DATA: Begin

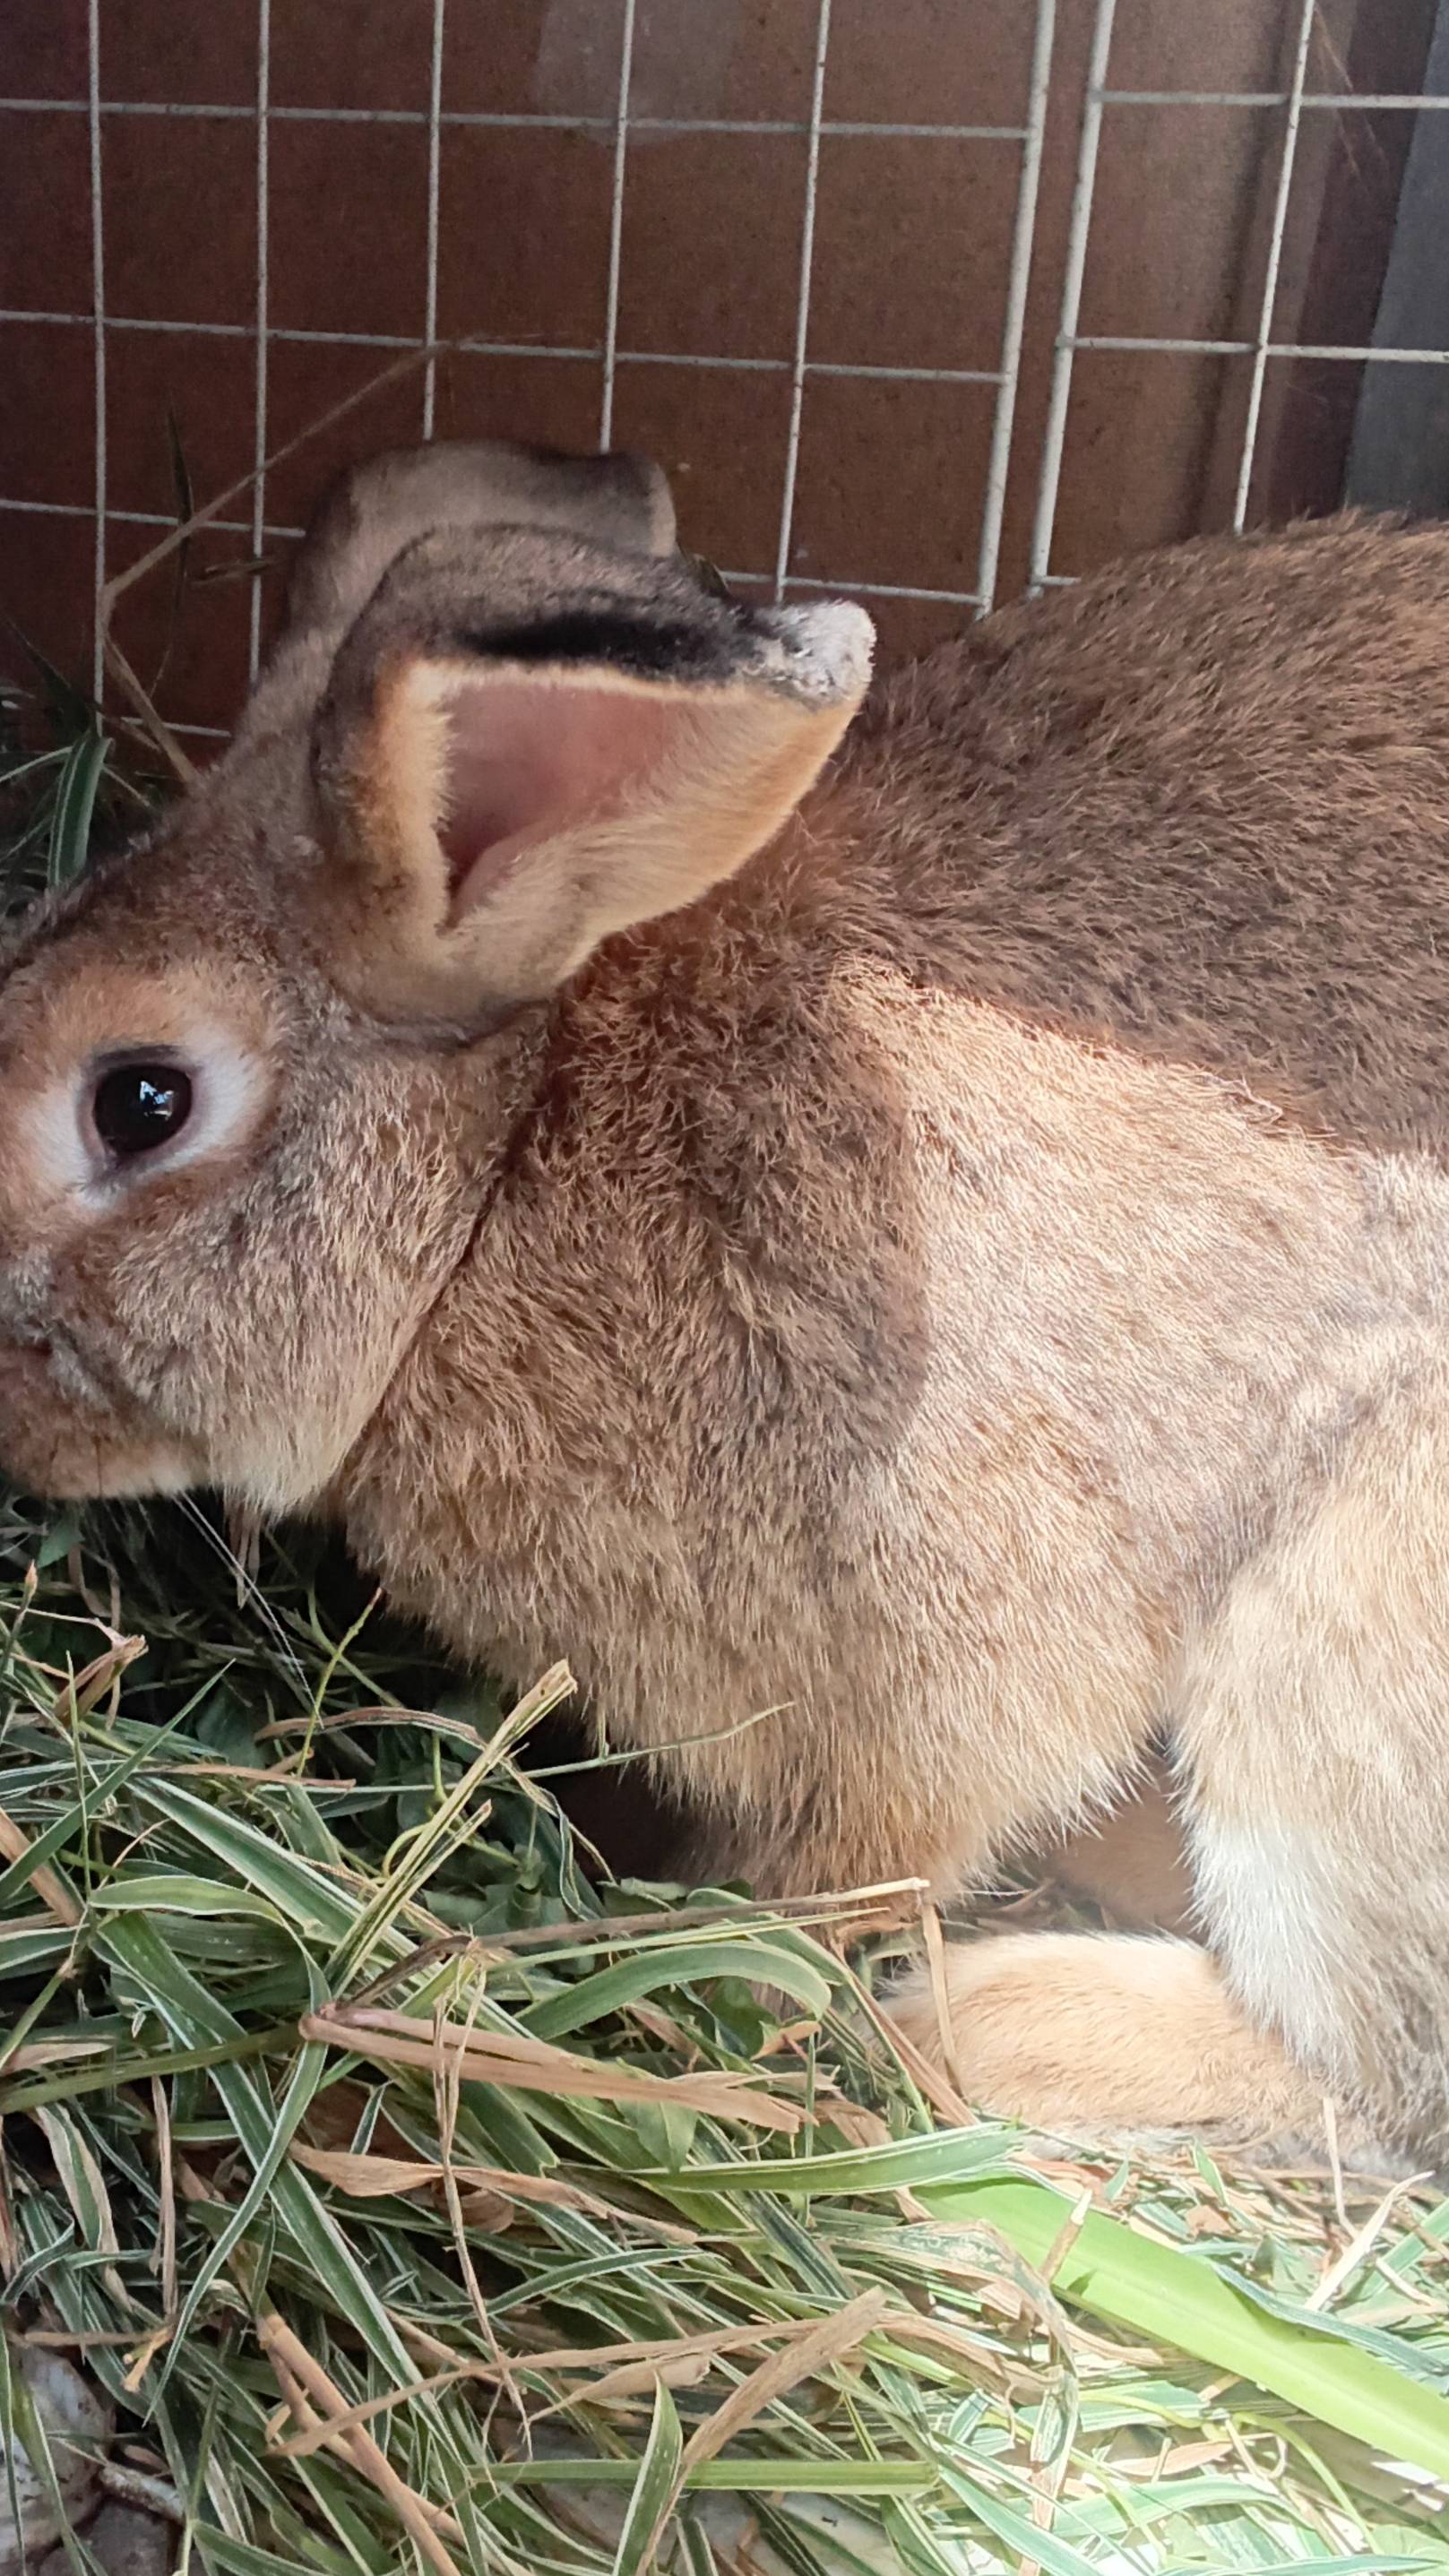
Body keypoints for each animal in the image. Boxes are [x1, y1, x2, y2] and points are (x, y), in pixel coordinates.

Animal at [7, 440, 1449, 2162]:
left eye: (140, 1101)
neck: (491, 1190)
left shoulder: (932, 1678)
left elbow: (853, 1867)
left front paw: (702, 1974)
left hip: (1344, 1651)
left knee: (1367, 2068)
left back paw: (975, 2023)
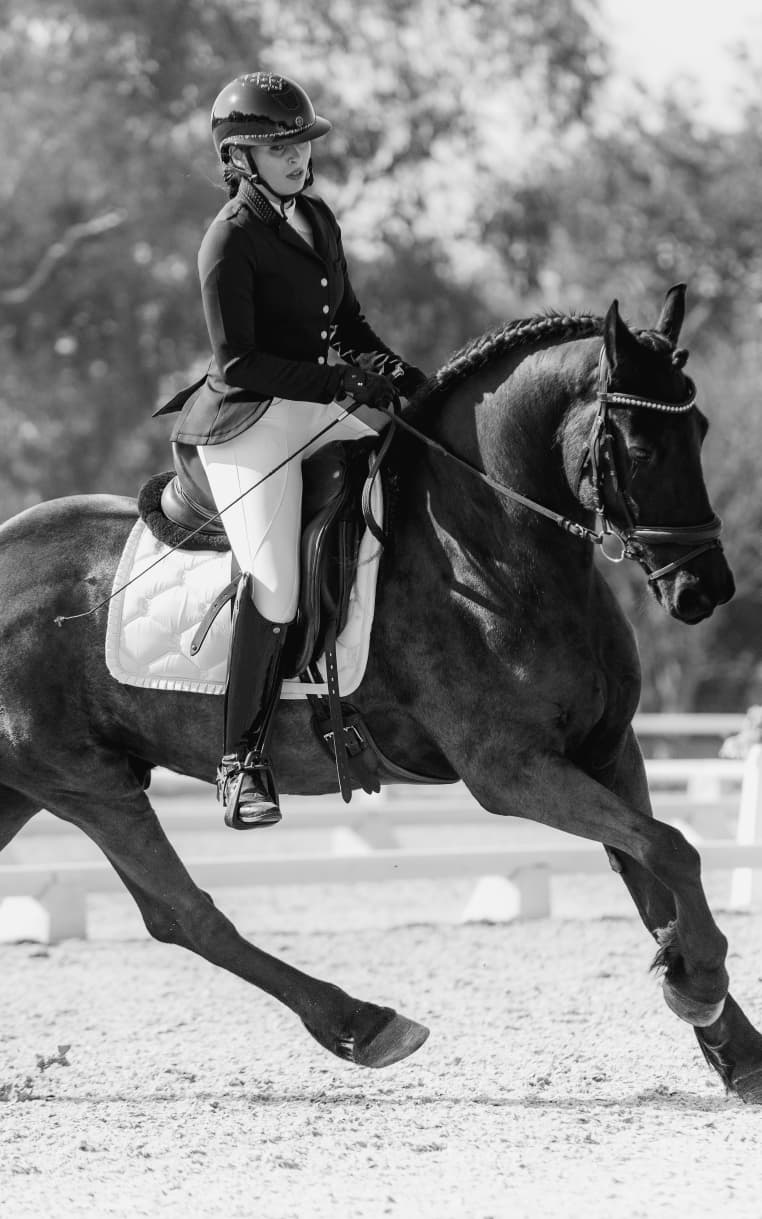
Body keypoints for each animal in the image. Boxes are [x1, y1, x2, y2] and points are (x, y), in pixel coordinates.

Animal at [2, 284, 761, 1100]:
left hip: (28, 789)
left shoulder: (609, 749)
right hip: (87, 783)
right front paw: (700, 980)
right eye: (643, 448)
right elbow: (673, 847)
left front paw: (728, 1038)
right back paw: (363, 1024)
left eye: (701, 430)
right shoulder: (509, 771)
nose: (705, 589)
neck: (490, 544)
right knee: (182, 913)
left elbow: (651, 865)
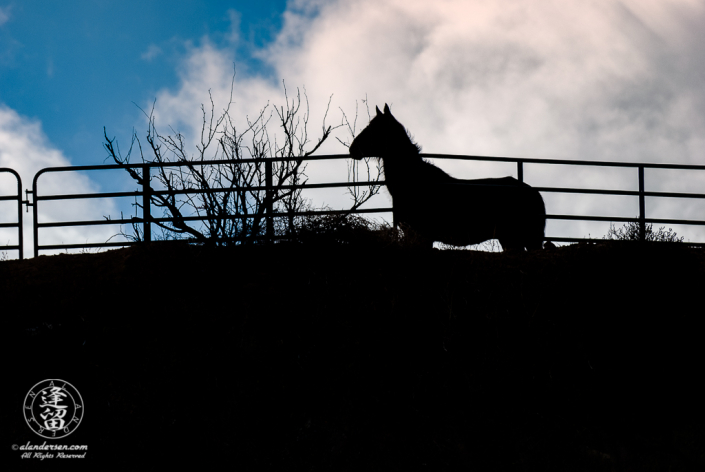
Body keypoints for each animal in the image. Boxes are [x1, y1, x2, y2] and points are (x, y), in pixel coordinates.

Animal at [350, 103, 548, 251]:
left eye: (375, 129)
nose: (353, 148)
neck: (415, 182)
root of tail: (534, 192)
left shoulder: (422, 236)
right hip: (510, 239)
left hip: (525, 239)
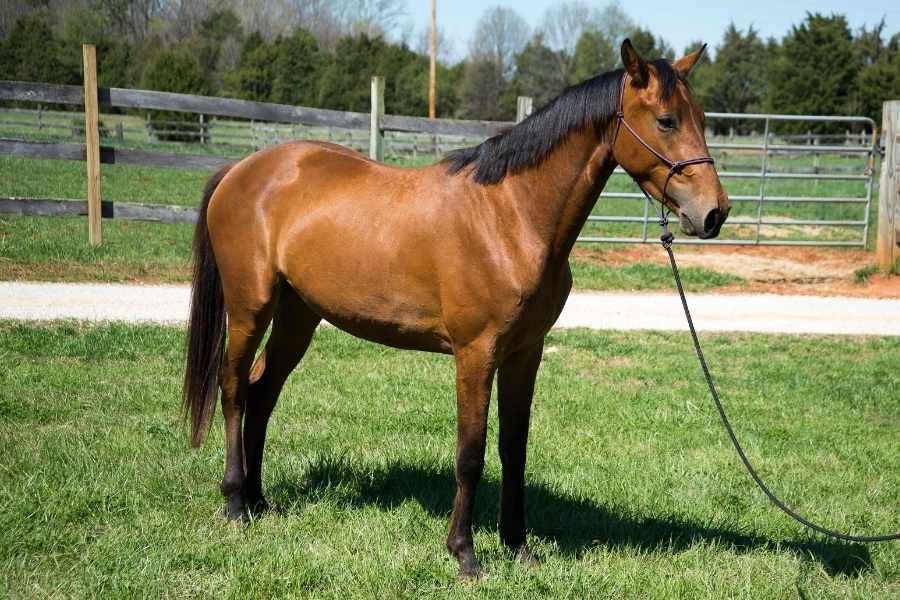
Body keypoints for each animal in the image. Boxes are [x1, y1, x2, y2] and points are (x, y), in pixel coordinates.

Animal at [182, 39, 730, 578]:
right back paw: (235, 504)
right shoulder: (475, 354)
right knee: (234, 389)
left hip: (299, 316)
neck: (509, 216)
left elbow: (514, 447)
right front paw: (465, 553)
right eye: (666, 120)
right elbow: (471, 452)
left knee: (263, 393)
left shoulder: (524, 353)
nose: (715, 212)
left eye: (702, 118)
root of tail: (241, 170)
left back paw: (260, 501)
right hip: (250, 308)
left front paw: (518, 546)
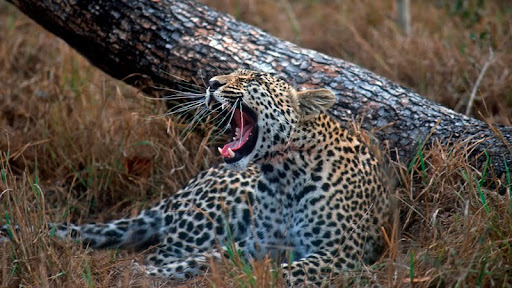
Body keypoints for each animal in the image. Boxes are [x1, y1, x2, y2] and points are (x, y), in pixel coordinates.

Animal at [10, 69, 392, 286]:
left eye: (252, 80)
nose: (211, 83)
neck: (284, 175)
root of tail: (179, 193)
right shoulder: (256, 244)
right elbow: (206, 260)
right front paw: (143, 276)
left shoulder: (339, 256)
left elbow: (280, 273)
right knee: (164, 250)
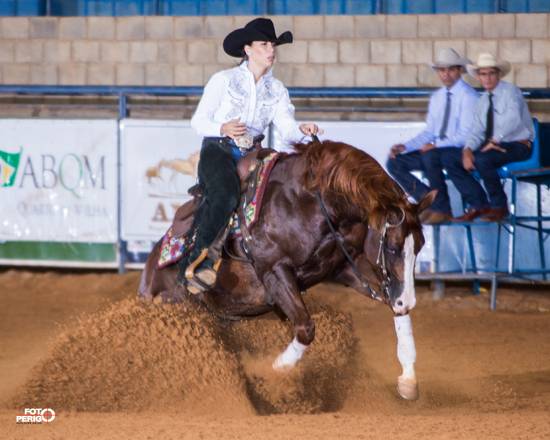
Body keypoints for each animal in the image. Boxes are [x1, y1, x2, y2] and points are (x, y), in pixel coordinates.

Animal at [140, 139, 438, 400]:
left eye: (421, 245)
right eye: (392, 247)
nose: (409, 299)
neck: (311, 204)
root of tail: (148, 273)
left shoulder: (342, 269)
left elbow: (396, 311)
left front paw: (408, 381)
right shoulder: (275, 271)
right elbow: (306, 328)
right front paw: (273, 374)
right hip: (174, 302)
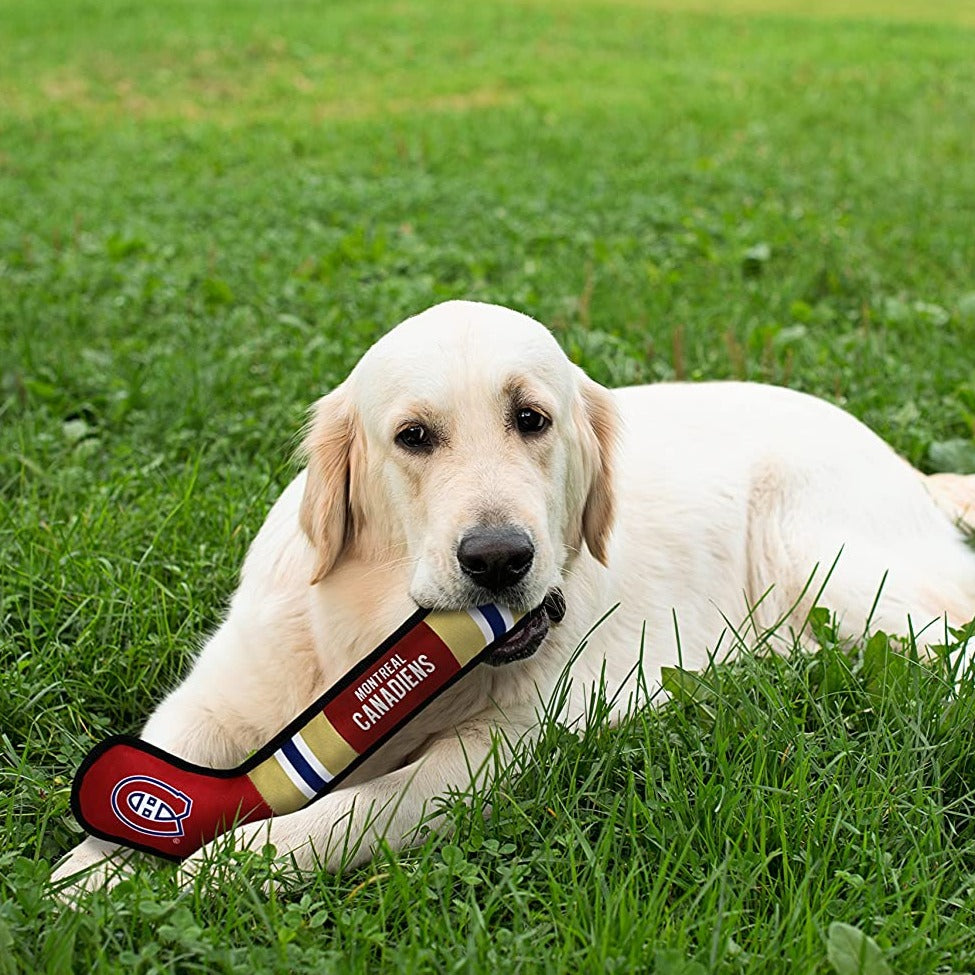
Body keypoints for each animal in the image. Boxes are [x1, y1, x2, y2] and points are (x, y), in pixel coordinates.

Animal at [51, 302, 975, 896]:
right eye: (413, 436)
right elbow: (152, 769)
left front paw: (229, 860)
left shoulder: (502, 747)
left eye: (531, 418)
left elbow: (357, 811)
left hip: (827, 566)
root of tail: (897, 459)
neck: (375, 634)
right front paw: (86, 877)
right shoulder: (219, 690)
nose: (497, 558)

DATA: End

Your copy should hold only the lines above from the one containing "left shoulder: (609, 749)" through the one containing "left hip: (525, 239)", exactly as written and free of pictures.

left shoulder: (609, 749)
right hip: (87, 783)
right front paw: (700, 980)
right eye: (643, 448)
right elbow: (673, 847)
left front paw: (728, 1038)
right back paw: (363, 1024)
left eye: (701, 430)
right shoulder: (509, 771)
nose: (705, 589)
neck: (490, 544)
right knee: (182, 913)
left elbow: (651, 865)
Body keypoints for each animal in the image. Boxes are [x1, y1, x2, y2] and points are (x, y), in pixel coordinates.

Animal at [350, 103, 548, 251]:
left eye: (375, 129)
nose: (353, 148)
neck: (415, 182)
root of tail: (534, 192)
left shoulder: (422, 236)
right hip: (510, 239)
left hip: (525, 239)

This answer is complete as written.